→ Records for the exercise:
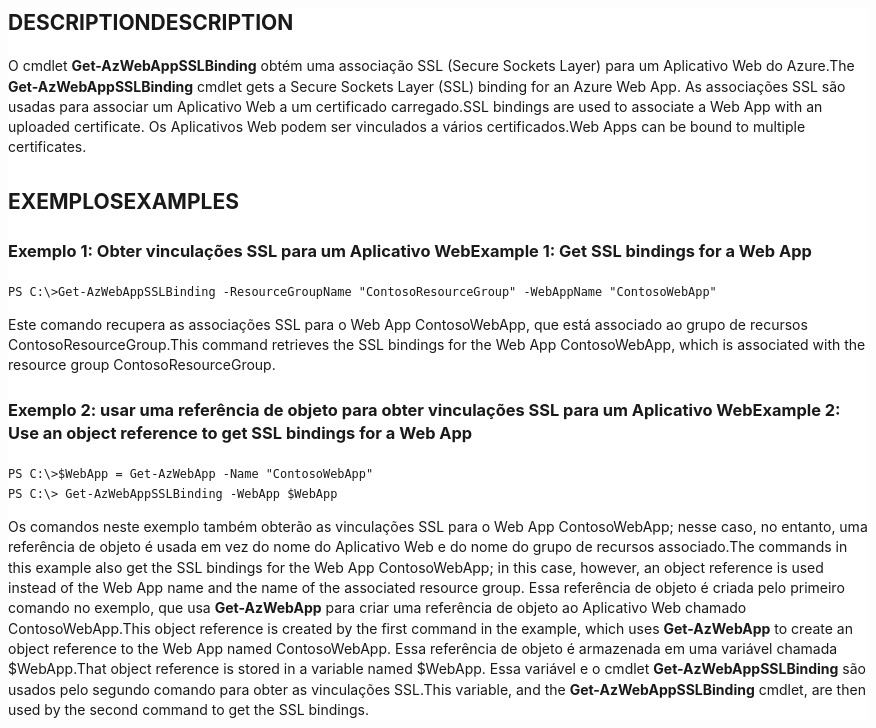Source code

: ## <span data-ttu-id="d8fdf-107">DESCRIPTION</span><span class="sxs-lookup"><span data-stu-id="d8fdf-107">DESCRIPTION</span></span>
<span data-ttu-id="d8fdf-108">O cmdlet **Get-AzWebAppSSLBinding** obtém uma associação SSL (Secure Sockets Layer) para um Aplicativo Web do Azure.</span><span class="sxs-lookup"><span data-stu-id="d8fdf-108">The **Get-AzWebAppSSLBinding** cmdlet gets a Secure Sockets Layer (SSL) binding for an Azure Web App.</span></span>
<span data-ttu-id="d8fdf-109">As associações SSL são usadas para associar um Aplicativo Web a um certificado carregado.</span><span class="sxs-lookup"><span data-stu-id="d8fdf-109">SSL bindings are used to associate a Web App with an uploaded certificate.</span></span>
<span data-ttu-id="d8fdf-110">Os Aplicativos Web podem ser vinculados a vários certificados.</span><span class="sxs-lookup"><span data-stu-id="d8fdf-110">Web Apps can be bound to multiple certificates.</span></span>

## <span data-ttu-id="d8fdf-111">EXEMPLOS</span><span class="sxs-lookup"><span data-stu-id="d8fdf-111">EXAMPLES</span></span>

### <span data-ttu-id="d8fdf-112">Exemplo 1: Obter vinculações SSL para um Aplicativo Web</span><span class="sxs-lookup"><span data-stu-id="d8fdf-112">Example 1: Get SSL bindings for a Web App</span></span>
```
PS C:\>Get-AzWebAppSSLBinding -ResourceGroupName "ContosoResourceGroup" -WebAppName "ContosoWebApp"
```

<span data-ttu-id="d8fdf-113">Este comando recupera as associações SSL para o Web App ContosoWebApp, que está associado ao grupo de recursos ContosoResourceGroup.</span><span class="sxs-lookup"><span data-stu-id="d8fdf-113">This command retrieves the SSL bindings for the Web App ContosoWebApp, which is associated with the resource group ContosoResourceGroup.</span></span>

### <span data-ttu-id="d8fdf-114">Exemplo 2: usar uma referência de objeto para obter vinculações SSL para um Aplicativo Web</span><span class="sxs-lookup"><span data-stu-id="d8fdf-114">Example 2: Use an object reference to get SSL bindings for a Web App</span></span>
```
PS C:\>$WebApp = Get-AzWebApp -Name "ContosoWebApp"
PS C:\> Get-AzWebAppSSLBinding -WebApp $WebApp
```

<span data-ttu-id="d8fdf-115">Os comandos neste exemplo também obterão as vinculações SSL para o Web App ContosoWebApp; nesse caso, no entanto, uma referência de objeto é usada em vez do nome do Aplicativo Web e do nome do grupo de recursos associado.</span><span class="sxs-lookup"><span data-stu-id="d8fdf-115">The commands in this example also get the SSL bindings for the Web App ContosoWebApp; in this case, however, an object reference is used instead of the Web App name and the name of the associated resource group.</span></span>
<span data-ttu-id="d8fdf-116">Essa referência de objeto é criada pelo primeiro comando no exemplo, que usa **Get-AzWebApp** para criar uma referência de objeto ao Aplicativo Web chamado ContosoWebApp.</span><span class="sxs-lookup"><span data-stu-id="d8fdf-116">This object reference is created by the first command in the example, which uses **Get-AzWebApp** to create an object reference to the Web App named ContosoWebApp.</span></span>
<span data-ttu-id="d8fdf-117">Essa referência de objeto é armazenada em uma variável chamada $WebApp.</span><span class="sxs-lookup"><span data-stu-id="d8fdf-117">That object reference is stored in a variable named $WebApp.</span></span>
<span data-ttu-id="d8fdf-118">Essa variável e o cmdlet **Get-AzWebAppSSLBinding** são usados pelo segundo comando para obter as vinculações SSL.</span><span class="sxs-lookup"><span data-stu-id="d8fdf-118">This variable, and the **Get-AzWebAppSSLBinding** cmdlet, are then used by the second command to get the SSL bindings.</span></span>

→ Assigned task: Could you please return each line of the material exactly, dropping the pictures?

→ Result of this exercise:
Source code

: ## <span data-ttu-id="d8fdf-107">DESCRIPTION</span><span class="sxs-lookup"><span data-stu-id="d8fdf-107">DESCRIPTION</span></span>
<span data-ttu-id="d8fdf-108">O cmdlet **Get-AzWebAppSSLBinding** obtém uma associação SSL (Secure Sockets Layer) para um Aplicativo Web do Azure.</span><span class="sxs-lookup"><span data-stu-id="d8fdf-108">The **Get-AzWebAppSSLBinding** cmdlet gets a Secure Sockets Layer (SSL) binding for an Azure Web App.</span></span>
<span data-ttu-id="d8fdf-109">As associações SSL são usadas para associar um Aplicativo Web a um certificado carregado.</span><span class="sxs-lookup"><span data-stu-id="d8fdf-109">SSL bindings are used to associate a Web App with an uploaded certificate.</span></span>
<span data-ttu-id="d8fdf-110">Os Aplicativos Web podem ser vinculados a vários certificados.</span><span class="sxs-lookup"><span data-stu-id="d8fdf-110">Web Apps can be bound to multiple certificates.</span></span>

## <span data-ttu-id="d8fdf-111">EXEMPLOS</span><span class="sxs-lookup"><span data-stu-id="d8fdf-111">EXAMPLES</span></span>

### <span data-ttu-id="d8fdf-112">Exemplo 1: Obter vinculações SSL para um Aplicativo Web</span><span class="sxs-lookup"><span data-stu-id="d8fdf-112">Example 1: Get SSL bindings for a Web App</span></span>
```
PS C:\>Get-AzWebAppSSLBinding -ResourceGroupName "ContosoResourceGroup" -WebAppName "ContosoWebApp"
```

<span data-ttu-id="d8fdf-113">Este comando recupera as associações SSL para o Web App ContosoWebApp, que está associado ao grupo de recursos ContosoResourceGroup.</span><span class="sxs-lookup"><span data-stu-id="d8fdf-113">This command retrieves the SSL bindings for the Web App ContosoWebApp, which is associated with the resource group ContosoResourceGroup.</span></span>

### <span data-ttu-id="d8fdf-114">Exemplo 2: usar uma referência de objeto para obter vinculações SSL para um Aplicativo Web</span><span class="sxs-lookup"><span data-stu-id="d8fdf-114">Example 2: Use an object reference to get SSL bindings for a Web App</span></span>
```
PS C:\>$WebApp = Get-AzWebApp -Name "ContosoWebApp"
PS C:\> Get-AzWebAppSSLBinding -WebApp $WebApp
```

<span data-ttu-id="d8fdf-115">Os comandos neste exemplo também obterão as vinculações SSL para o Web App ContosoWebApp; nesse caso, no entanto, uma referência de objeto é usada em vez do nome do Aplicativo Web e do nome do grupo de recursos associado.</span><span class="sxs-lookup"><span data-stu-id="d8fdf-115">The commands in this example also get the SSL bindings for the Web App ContosoWebApp; in this case, however, an object reference is used instead of the Web App name and the name of the associated resource group.</span></span>
<span data-ttu-id="d8fdf-116">Essa referência de objeto é criada pelo primeiro comando no exemplo, que usa **Get-AzWebApp** para criar uma referência de objeto ao Aplicativo Web chamado ContosoWebApp.</span><span class="sxs-lookup"><span data-stu-id="d8fdf-116">This object reference is created by the first command in the example, which uses **Get-AzWebApp** to create an object reference to the Web App named ContosoWebApp.</span></span>
<span data-ttu-id="d8fdf-117">Essa referência de objeto é armazenada em uma variável chamada $WebApp.</span><span class="sxs-lookup"><span data-stu-id="d8fdf-117">That object reference is stored in a variable named $WebApp.</span></span>
<span data-ttu-id="d8fdf-118">Essa variável e o cmdlet **Get-AzWebAppSSLBinding** são usados pelo segundo comando para obter as vinculações SSL.</span><span class="sxs-lookup"><span data-stu-id="d8fdf-118">This variable, and the **Get-AzWebAppSSLBinding** cmdlet, are then used by the second command to get the SSL bindings.</span></span>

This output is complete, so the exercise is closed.